Description of the task
Return the run of lines below that opens with the line containing "right hip: (381, 651)" and closes with the line containing "right ankle: (20, 265)", keeping each one exact.

Top of Input data

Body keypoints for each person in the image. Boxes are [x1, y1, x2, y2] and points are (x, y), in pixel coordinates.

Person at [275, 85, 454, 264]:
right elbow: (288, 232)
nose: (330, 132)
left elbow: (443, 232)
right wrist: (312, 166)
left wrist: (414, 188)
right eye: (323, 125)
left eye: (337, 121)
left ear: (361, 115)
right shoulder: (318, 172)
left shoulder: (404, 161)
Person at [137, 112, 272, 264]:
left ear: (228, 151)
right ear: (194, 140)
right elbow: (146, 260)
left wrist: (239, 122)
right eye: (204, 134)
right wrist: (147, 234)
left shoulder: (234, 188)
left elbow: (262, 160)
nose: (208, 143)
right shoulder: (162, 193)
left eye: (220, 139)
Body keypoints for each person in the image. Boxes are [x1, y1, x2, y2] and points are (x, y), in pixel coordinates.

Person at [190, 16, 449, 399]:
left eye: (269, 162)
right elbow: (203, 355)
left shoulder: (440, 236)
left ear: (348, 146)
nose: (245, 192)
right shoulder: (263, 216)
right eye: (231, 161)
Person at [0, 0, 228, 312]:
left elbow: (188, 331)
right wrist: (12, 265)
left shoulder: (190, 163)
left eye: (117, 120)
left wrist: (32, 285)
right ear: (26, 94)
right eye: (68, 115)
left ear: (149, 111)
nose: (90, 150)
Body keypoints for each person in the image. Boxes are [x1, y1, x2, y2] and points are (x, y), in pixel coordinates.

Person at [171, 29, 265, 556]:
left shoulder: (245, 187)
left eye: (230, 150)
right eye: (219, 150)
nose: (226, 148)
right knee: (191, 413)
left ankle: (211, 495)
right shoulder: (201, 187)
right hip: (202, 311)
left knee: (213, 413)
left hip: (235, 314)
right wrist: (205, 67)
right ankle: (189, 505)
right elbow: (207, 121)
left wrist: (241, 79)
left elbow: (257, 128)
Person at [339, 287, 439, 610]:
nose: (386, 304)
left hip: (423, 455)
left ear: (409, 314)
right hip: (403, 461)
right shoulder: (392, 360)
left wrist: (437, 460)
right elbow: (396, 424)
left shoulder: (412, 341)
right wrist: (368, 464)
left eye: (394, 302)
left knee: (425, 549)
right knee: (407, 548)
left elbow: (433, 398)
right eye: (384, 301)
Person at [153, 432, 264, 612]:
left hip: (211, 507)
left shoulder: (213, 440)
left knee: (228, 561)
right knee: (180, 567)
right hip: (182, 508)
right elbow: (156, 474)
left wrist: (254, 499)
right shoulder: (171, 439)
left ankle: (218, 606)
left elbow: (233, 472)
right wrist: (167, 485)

Bottom of Input data
Top of Input data

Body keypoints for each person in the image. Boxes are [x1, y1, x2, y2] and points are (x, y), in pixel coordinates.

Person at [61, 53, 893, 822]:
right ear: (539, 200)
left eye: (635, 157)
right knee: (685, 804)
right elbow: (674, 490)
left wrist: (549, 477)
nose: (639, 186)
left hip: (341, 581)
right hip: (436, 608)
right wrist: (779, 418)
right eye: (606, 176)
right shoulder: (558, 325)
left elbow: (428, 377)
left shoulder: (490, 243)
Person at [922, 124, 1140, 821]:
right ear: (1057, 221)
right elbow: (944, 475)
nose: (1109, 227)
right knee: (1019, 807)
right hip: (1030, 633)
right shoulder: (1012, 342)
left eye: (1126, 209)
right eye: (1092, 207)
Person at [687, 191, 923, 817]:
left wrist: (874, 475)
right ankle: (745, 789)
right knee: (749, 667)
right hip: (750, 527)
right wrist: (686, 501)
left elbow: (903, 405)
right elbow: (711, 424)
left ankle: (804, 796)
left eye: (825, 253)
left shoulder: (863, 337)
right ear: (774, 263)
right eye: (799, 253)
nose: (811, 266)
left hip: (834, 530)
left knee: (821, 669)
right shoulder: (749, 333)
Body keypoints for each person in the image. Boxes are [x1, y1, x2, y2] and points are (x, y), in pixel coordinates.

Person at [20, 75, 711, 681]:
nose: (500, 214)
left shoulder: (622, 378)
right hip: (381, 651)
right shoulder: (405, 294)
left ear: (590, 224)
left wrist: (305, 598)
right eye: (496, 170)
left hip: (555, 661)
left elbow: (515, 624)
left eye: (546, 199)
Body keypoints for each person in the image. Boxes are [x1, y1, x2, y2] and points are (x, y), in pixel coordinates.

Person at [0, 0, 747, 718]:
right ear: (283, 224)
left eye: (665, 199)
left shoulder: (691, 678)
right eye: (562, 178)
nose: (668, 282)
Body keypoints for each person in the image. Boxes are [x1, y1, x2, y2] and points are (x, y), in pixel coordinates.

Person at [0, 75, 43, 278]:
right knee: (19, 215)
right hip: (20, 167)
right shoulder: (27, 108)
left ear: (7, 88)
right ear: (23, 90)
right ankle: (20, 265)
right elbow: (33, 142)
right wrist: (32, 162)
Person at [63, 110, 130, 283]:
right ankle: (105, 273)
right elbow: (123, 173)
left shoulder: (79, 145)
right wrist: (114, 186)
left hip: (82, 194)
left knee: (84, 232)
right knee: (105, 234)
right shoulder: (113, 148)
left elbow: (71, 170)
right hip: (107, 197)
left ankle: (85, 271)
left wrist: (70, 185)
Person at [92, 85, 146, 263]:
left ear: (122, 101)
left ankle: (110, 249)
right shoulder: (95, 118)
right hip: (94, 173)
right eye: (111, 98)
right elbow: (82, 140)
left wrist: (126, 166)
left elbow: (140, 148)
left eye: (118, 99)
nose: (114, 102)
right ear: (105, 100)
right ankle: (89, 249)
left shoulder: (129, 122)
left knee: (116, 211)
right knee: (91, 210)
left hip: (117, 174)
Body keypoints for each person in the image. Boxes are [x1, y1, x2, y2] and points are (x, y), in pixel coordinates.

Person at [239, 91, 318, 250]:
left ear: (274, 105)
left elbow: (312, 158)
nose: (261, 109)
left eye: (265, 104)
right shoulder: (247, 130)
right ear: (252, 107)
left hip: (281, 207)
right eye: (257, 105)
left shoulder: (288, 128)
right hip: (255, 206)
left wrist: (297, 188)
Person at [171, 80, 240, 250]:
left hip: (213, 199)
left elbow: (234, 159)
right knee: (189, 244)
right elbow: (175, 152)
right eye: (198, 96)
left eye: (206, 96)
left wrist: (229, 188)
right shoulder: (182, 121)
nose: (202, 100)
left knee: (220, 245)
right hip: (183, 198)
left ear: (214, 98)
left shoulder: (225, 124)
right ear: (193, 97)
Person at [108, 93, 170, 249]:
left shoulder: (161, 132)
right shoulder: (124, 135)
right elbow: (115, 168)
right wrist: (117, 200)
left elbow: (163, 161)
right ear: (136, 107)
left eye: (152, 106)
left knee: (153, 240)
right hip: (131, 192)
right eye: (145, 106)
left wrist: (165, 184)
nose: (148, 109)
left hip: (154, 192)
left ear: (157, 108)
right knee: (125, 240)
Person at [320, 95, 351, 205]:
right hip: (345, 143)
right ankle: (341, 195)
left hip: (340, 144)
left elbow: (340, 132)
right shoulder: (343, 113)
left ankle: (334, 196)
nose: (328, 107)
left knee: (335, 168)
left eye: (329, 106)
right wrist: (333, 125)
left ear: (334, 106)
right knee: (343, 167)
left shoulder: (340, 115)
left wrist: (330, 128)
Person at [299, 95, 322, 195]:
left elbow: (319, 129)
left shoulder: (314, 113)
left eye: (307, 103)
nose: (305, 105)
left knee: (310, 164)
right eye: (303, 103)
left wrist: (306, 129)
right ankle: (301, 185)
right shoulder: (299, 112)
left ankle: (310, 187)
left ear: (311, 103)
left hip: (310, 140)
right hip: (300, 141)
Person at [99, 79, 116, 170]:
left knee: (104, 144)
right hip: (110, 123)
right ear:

Bottom of Input data

Problem solution
right hip: (381, 651)
right shoulder: (405, 294)
left ear: (590, 224)
left wrist: (305, 598)
right eye: (496, 170)
left hip: (555, 661)
left elbow: (515, 624)
left eye: (546, 199)
Body keypoints for each person in the image. Boxes are [x1, y1, x2, y2] and points are (x, y), in pixel coordinates.

Person at [0, 0, 747, 718]:
right ear: (283, 224)
left eye: (665, 199)
left shoulder: (691, 678)
right eye: (562, 178)
nose: (668, 282)
Body keypoints for each person in the image. Boxes are [x1, y1, x2, y2] and points are (x, y), in pixel coordinates.

Person at [0, 75, 43, 278]:
right knee: (19, 215)
right hip: (20, 167)
right shoulder: (27, 108)
left ear: (7, 88)
right ear: (23, 90)
right ankle: (20, 265)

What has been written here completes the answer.